Stuart Sykes, Managing Director, Sharp UK added: “Having cutting-edge technology in the workplace is pointless if people don’t feel confident enough to use it, so it’s vital that businesses invest in training and support for their staff.”

The survey results reinforce the fact that shiny new technology is not always an answer in and of itself. Ensuring workers’ ability to engage with technology should be an equally pressing concern if businesses are serious about boosting development and output.

This concern is pressing in an increasingly digital environment, says Sykes. “Digitisation today has started to have a real visible impact on the way people want to work, and their technology preferences. For example, the use of smartphones in addition to laptops and traditional office programs has created a far more complex ecosystem of digital tools and digital sources of information.”

When tasked with using unfamiliar technology, there is a danger that workers will simply resort to using systems that they are well versed in. Younger employees in particular are used to the immediacy and ease-of-use of smartphones and tablets, which means that more and more people are choosing to use their own devices in the workplace. In fact, 41% of those surveyed said they preferred this option because it was easier.

While workers may prefer using their personal devices, if this is not explicitly sanctioned and planned for by employers, the benefits – if any – are short-term. Navigating a plethora of different devices can waste valuable time, especially as colleagues attempt to collaborate across software and platforms that were never designed to complement one another.

This can create a disconnect between individuals, which may alter the dynamics of the wider environment. Not to mention the security risks associated with downloading sensitive workplace data to unencrypted personal devices.

The research found that a quarter of respondents (24%) admitted to storing work information in the public cloud even though they are not permitted to do so. Just under a quarter (23%) of workers use public file sharing services for work information even though they’re not allowed to, and 31% take work home to complete despite being told otherwise.

When individuals flout office procedures and rules in this way, the overall efficiency of the wider team suffers. Of even more concern, however, is the fact that employees may be inadvertently violating several data protection laws. With the new GDPR regulations looming on the horizon, this should be a bigger concern now than ever before.

The buck does not stop purely with digital information either. Just under two-thirds of workers (59%) reported that colleagues leave printed pages in the printer tray, heightening the chances of documents being seen by the wrong pair of eyes.

Behaviour that places company data security at risk is even more worrying when 1 in 12 people (8%) admit to having access to confidential information that they shouldn’t have. All of this begs the question, do businesses really understand which solutions do or do not work for their employees? Far from being a one size fits all solution, should businesses take a more bespoke approach, implementing solutions with specific users in mind?

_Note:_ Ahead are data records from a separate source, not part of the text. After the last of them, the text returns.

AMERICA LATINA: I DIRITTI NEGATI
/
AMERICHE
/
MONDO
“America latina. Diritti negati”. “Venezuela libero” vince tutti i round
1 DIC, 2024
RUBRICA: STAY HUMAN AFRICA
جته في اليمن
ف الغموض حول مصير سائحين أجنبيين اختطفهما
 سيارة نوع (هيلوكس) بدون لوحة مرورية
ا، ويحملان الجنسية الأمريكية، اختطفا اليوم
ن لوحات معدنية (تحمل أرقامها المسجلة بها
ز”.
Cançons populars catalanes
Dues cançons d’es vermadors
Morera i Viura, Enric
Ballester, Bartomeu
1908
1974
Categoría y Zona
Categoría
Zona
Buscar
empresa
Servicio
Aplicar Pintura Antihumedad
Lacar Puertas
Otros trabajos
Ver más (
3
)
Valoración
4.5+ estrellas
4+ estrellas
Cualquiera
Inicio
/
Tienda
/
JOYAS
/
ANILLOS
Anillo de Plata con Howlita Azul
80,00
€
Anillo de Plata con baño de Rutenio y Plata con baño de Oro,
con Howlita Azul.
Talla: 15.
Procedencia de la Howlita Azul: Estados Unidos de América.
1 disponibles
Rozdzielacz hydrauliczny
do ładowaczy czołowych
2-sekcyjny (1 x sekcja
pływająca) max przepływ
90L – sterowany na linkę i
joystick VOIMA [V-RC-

Professor Dr. Sascha Stowasser believes that people’s expectations surrounding technology are changing: “People no longer use a device if the basic principles of usability are not fulfilled. For a device to be usable it needs to be easy to learn, intuitive, have a low error rate and it needs to satisfy a need.”

“Conversely, if a device is difficult to use, unintuitive, error-prone or doesn’t satisfy a need, then people will not use it. This leads to demotivation and less productivity. Therefore, companies need to think about these principles with every new IT purchase they make. If technology is not used extensively and in a manner that is meaningful, then it obviously requires a change.”

Stuart Sykes agrees that companies need to do more to ensure they are taking user needs into account: “At Sharp we not only look at how devices can help with the needs of businesses, but also how our devices can become more intuitive and open to a wider range of users. New technologies should support the people who use them on a day-to-day basis, not prevent them from working productively.”